An exact copy of every record is needed, with all pictures omitted.

── INPUT DATA ──

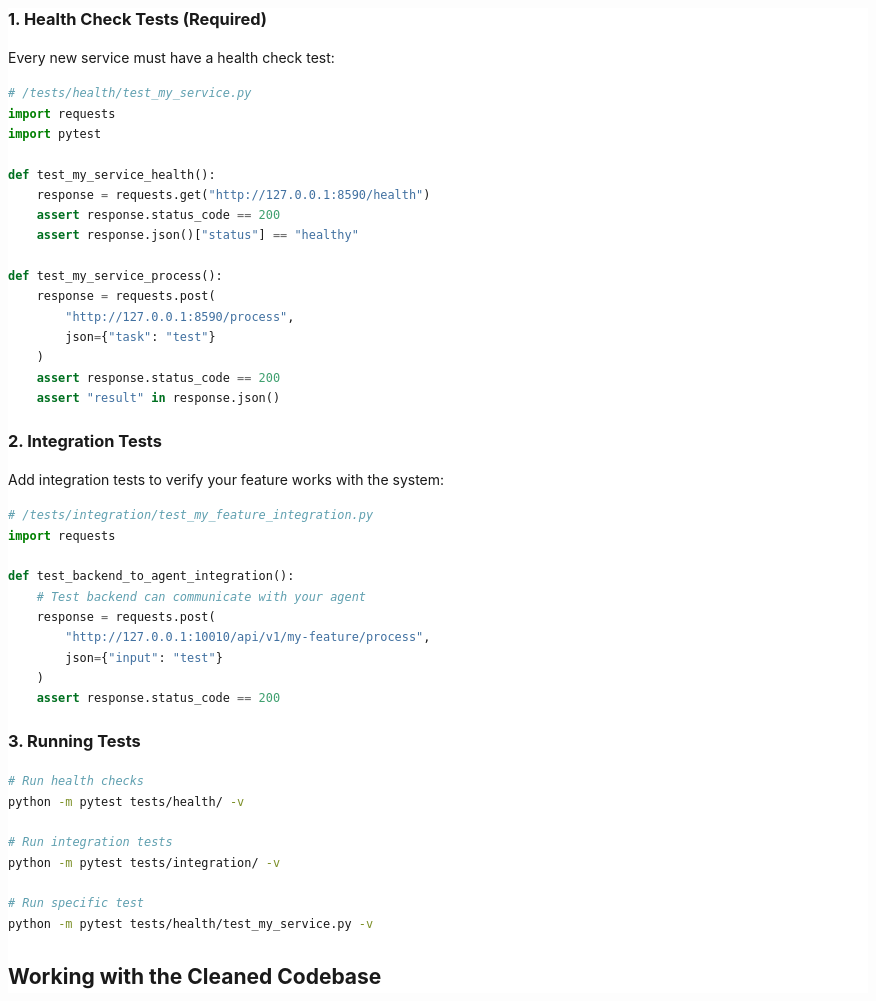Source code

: ### 1. Health Check Tests (Required)
Every new service must have a health check test:

```python
# /tests/health/test_my_service.py
import requests
import pytest

def test_my_service_health():
    response = requests.get("http://127.0.0.1:8590/health")
    assert response.status_code == 200
    assert response.json()["status"] == "healthy"

def test_my_service_process():
    response = requests.post(
        "http://127.0.0.1:8590/process",
        json={"task": "test"}
    )
    assert response.status_code == 200
    assert "result" in response.json()
```

### 2. Integration Tests
Add integration tests to verify your feature works with the system:

```python
# /tests/integration/test_my_feature_integration.py
import requests

def test_backend_to_agent_integration():
    # Test backend can communicate with your agent
    response = requests.post(
        "http://127.0.0.1:10010/api/v1/my-feature/process",
        json={"input": "test"}
    )
    assert response.status_code == 200
```

### 3. Running Tests
```bash
# Run health checks
python -m pytest tests/health/ -v

# Run integration tests  
python -m pytest tests/integration/ -v

# Run specific test
python -m pytest tests/health/test_my_service.py -v
```

## Working with the Cleaned Codebase
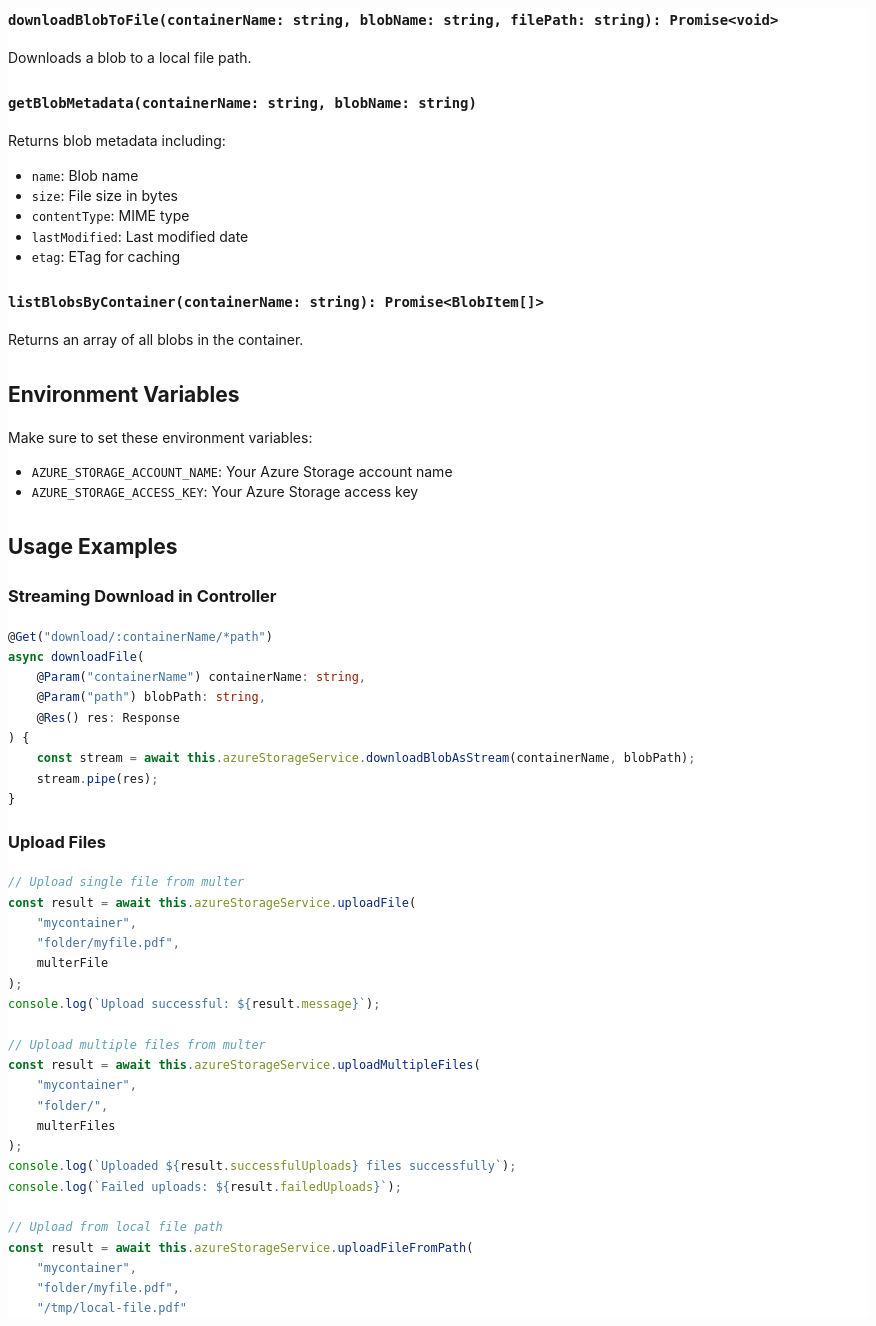 ### `downloadBlobToFile(containerName: string, blobName: string, filePath: string): Promise<void>`
Downloads a blob to a local file path.

### `getBlobMetadata(containerName: string, blobName: string)`
Returns blob metadata including:
- `name`: Blob name
- `size`: File size in bytes
- `contentType`: MIME type
- `lastModified`: Last modified date
- `etag`: ETag for caching

### `listBlobsByContainer(containerName: string): Promise<BlobItem[]>`
Returns an array of all blobs in the container.

## Environment Variables

Make sure to set these environment variables:
- `AZURE_STORAGE_ACCOUNT_NAME`: Your Azure Storage account name
- `AZURE_STORAGE_ACCESS_KEY`: Your Azure Storage access key

## Usage Examples

### Streaming Download in Controller
```typescript
@Get("download/:containerName/*path")
async downloadFile(
    @Param("containerName") containerName: string,
    @Param("path") blobPath: string,
    @Res() res: Response
) {
    const stream = await this.azureStorageService.downloadBlobAsStream(containerName, blobPath);
    stream.pipe(res);
}
```

### Upload Files
```typescript
// Upload single file from multer
const result = await this.azureStorageService.uploadFile(
    "mycontainer", 
    "folder/myfile.pdf", 
    multerFile
);
console.log(`Upload successful: ${result.message}`);

// Upload multiple files from multer
const result = await this.azureStorageService.uploadMultipleFiles(
    "mycontainer", 
    "folder/", 
    multerFiles
);
console.log(`Uploaded ${result.successfulUploads} files successfully`);
console.log(`Failed uploads: ${result.failedUploads}`);

// Upload from local file path
const result = await this.azureStorageService.uploadFileFromPath(
    "mycontainer", 
    "folder/myfile.pdf", 
    "/tmp/local-file.pdf"
```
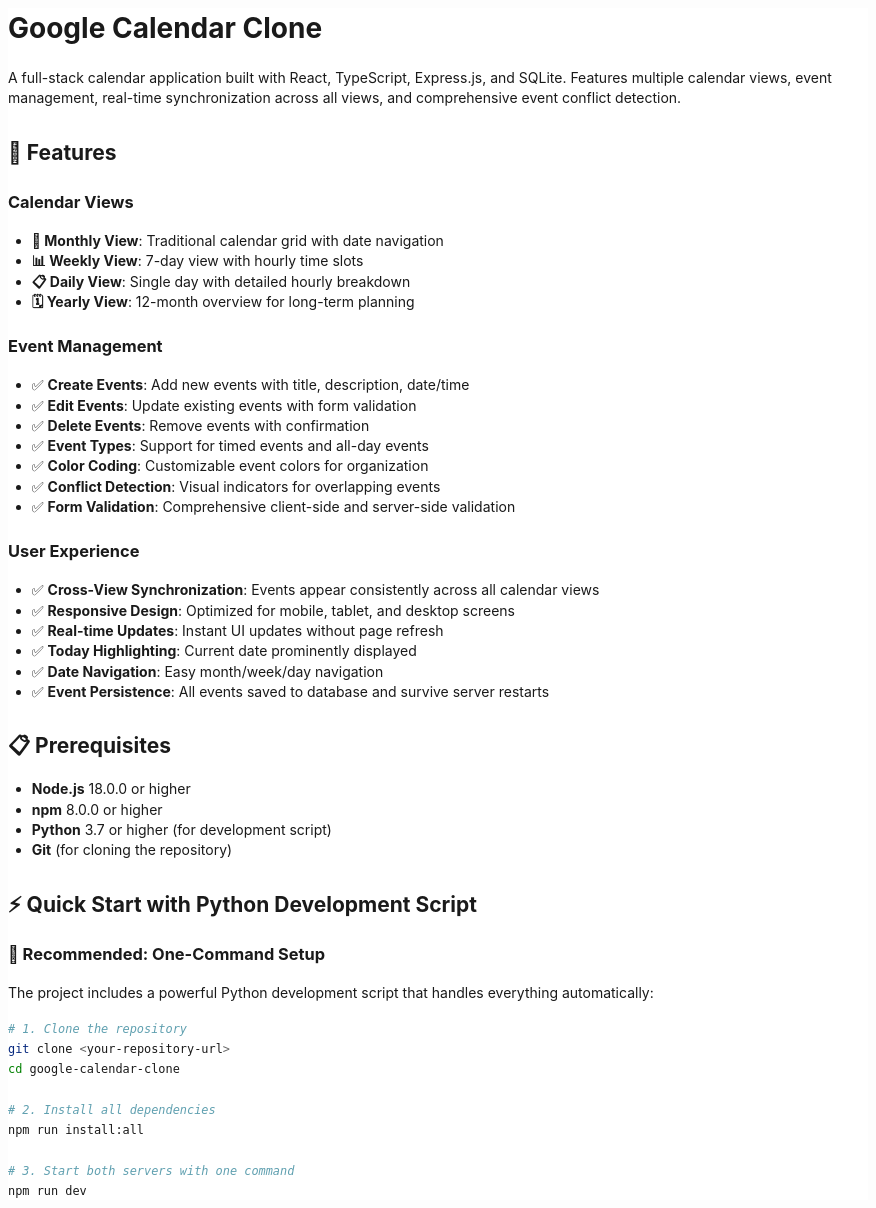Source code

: # Google Calendar Clone

A full-stack calendar application built with React, TypeScript, Express.js, and SQLite. Features multiple calendar views, event management, real-time synchronization across all views, and comprehensive event conflict detection.

## 🚀 Features

### Calendar Views
- **📅 Monthly View**: Traditional calendar grid with date navigation
- **📊 Weekly View**: 7-day view with hourly time slots
- **📋 Daily View**: Single day with detailed hourly breakdown
- **🗓️ Yearly View**: 12-month overview for long-term planning

### Event Management
- ✅ **Create Events**: Add new events with title, description, date/time
- ✅ **Edit Events**: Update existing events with form validation
- ✅ **Delete Events**: Remove events with confirmation
- ✅ **Event Types**: Support for timed events and all-day events
- ✅ **Color Coding**: Customizable event colors for organization
- ✅ **Conflict Detection**: Visual indicators for overlapping events
- ✅ **Form Validation**: Comprehensive client-side and server-side validation

### User Experience
- ✅ **Cross-View Synchronization**: Events appear consistently across all calendar views
- ✅ **Responsive Design**: Optimized for mobile, tablet, and desktop screens
- ✅ **Real-time Updates**: Instant UI updates without page refresh
- ✅ **Today Highlighting**: Current date prominently displayed
- ✅ **Date Navigation**: Easy month/week/day navigation
- ✅ **Event Persistence**: All events saved to database and survive server restarts

## 📋 Prerequisites

- **Node.js** 18.0.0 or higher
- **npm** 8.0.0 or higher
- **Python** 3.7 or higher (for development script)
- **Git** (for cloning the repository)

## ⚡ Quick Start with Python Development Script

### 🚀 Recommended: One-Command Setup

The project includes a powerful Python development script that handles everything automatically:

```bash
# 1. Clone the repository
git clone <your-repository-url>
cd google-calendar-clone

# 2. Install all dependencies
npm run install:all

# 3. Start both servers with one command
npm run dev
```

───

### SOLUTION BELOW
Source code

: ### 1. Health Check Tests (Required)
Every new service must have a health check test:

```python
# /tests/health/test_my_service.py
import requests
import pytest

def test_my_service_health():
    response = requests.get("http://127.0.0.1:8590/health")
    assert response.status_code == 200
    assert response.json()["status"] == "healthy"

def test_my_service_process():
    response = requests.post(
        "http://127.0.0.1:8590/process",
        json={"task": "test"}
    )
    assert response.status_code == 200
    assert "result" in response.json()
```

### 2. Integration Tests
Add integration tests to verify your feature works with the system:

```python
# /tests/integration/test_my_feature_integration.py
import requests

def test_backend_to_agent_integration():
    # Test backend can communicate with your agent
    response = requests.post(
        "http://127.0.0.1:10010/api/v1/my-feature/process",
        json={"input": "test"}
    )
    assert response.status_code == 200
```

### 3. Running Tests
```bash
# Run health checks
python -m pytest tests/health/ -v

# Run integration tests  
python -m pytest tests/integration/ -v

# Run specific test
python -m pytest tests/health/test_my_service.py -v
```

## Working with the Cleaned Codebase
 ### `downloadBlobToFile(containerName: string, blobName: string, filePath: string): Promise<void>`
Downloads a blob to a local file path.

### `getBlobMetadata(containerName: string, blobName: string)`
Returns blob metadata including:
- `name`: Blob name
- `size`: File size in bytes
- `contentType`: MIME type
- `lastModified`: Last modified date
- `etag`: ETag for caching

### `listBlobsByContainer(containerName: string): Promise<BlobItem[]>`
Returns an array of all blobs in the container.

## Environment Variables

Make sure to set these environment variables:
- `AZURE_STORAGE_ACCOUNT_NAME`: Your Azure Storage account name
- `AZURE_STORAGE_ACCESS_KEY`: Your Azure Storage access key

## Usage Examples

### Streaming Download in Controller
```typescript
@Get("download/:containerName/*path")
async downloadFile(
    @Param("containerName") containerName: string,
    @Param("path") blobPath: string,
    @Res() res: Response
) {
    const stream = await this.azureStorageService.downloadBlobAsStream(containerName, blobPath);
    stream.pipe(res);
}
```

### Upload Files
```typescript
// Upload single file from multer
const result = await this.azureStorageService.uploadFile(
    "mycontainer", 
    "folder/myfile.pdf", 
    multerFile
);
console.log(`Upload successful: ${result.message}`);

// Upload multiple files from multer
const result = await this.azureStorageService.uploadMultipleFiles(
    "mycontainer", 
    "folder/", 
    multerFiles
);
console.log(`Uploaded ${result.successfulUploads} files successfully`);
console.log(`Failed uploads: ${result.failedUploads}`);

// Upload from local file path
const result = await this.azureStorageService.uploadFileFromPath(
    "mycontainer", 
    "folder/myfile.pdf", 
    "/tmp/local-file.pdf"
```
Source code

: # Google Calendar Clone

A full-stack calendar application built with React, TypeScript, Express.js, and SQLite. Features multiple calendar views, event management, real-time synchronization across all views, and comprehensive event conflict detection.

## 🚀 Features

### Calendar Views
- **📅 Monthly View**: Traditional calendar grid with date navigation
- **📊 Weekly View**: 7-day view with hourly time slots
- **📋 Daily View**: Single day with detailed hourly breakdown
- **🗓️ Yearly View**: 12-month overview for long-term planning

### Event Management
- ✅ **Create Events**: Add new events with title, description, date/time
- ✅ **Edit Events**: Update existing events with form validation
- ✅ **Delete Events**: Remove events with confirmation
- ✅ **Event Types**: Support for timed events and all-day events
- ✅ **Color Coding**: Customizable event colors for organization
- ✅ **Conflict Detection**: Visual indicators for overlapping events
- ✅ **Form Validation**: Comprehensive client-side and server-side validation

### User Experience
- ✅ **Cross-View Synchronization**: Events appear consistently across all calendar views
- ✅ **Responsive Design**: Optimized for mobile, tablet, and desktop screens
- ✅ **Real-time Updates**: Instant UI updates without page refresh
- ✅ **Today Highlighting**: Current date prominently displayed
- ✅ **Date Navigation**: Easy month/week/day navigation
- ✅ **Event Persistence**: All events saved to database and survive server restarts

## 📋 Prerequisites

- **Node.js** 18.0.0 or higher
- **npm** 8.0.0 or higher
- **Python** 3.7 or higher (for development script)
- **Git** (for cloning the repository)

## ⚡ Quick Start with Python Development Script

### 🚀 Recommended: One-Command Setup

The project includes a powerful Python development script that handles everything automatically:

```bash
# 1. Clone the repository
git clone <your-repository-url>
cd google-calendar-clone

# 2. Install all dependencies
npm run install:all

# 3. Start both servers with one command
npm run dev
```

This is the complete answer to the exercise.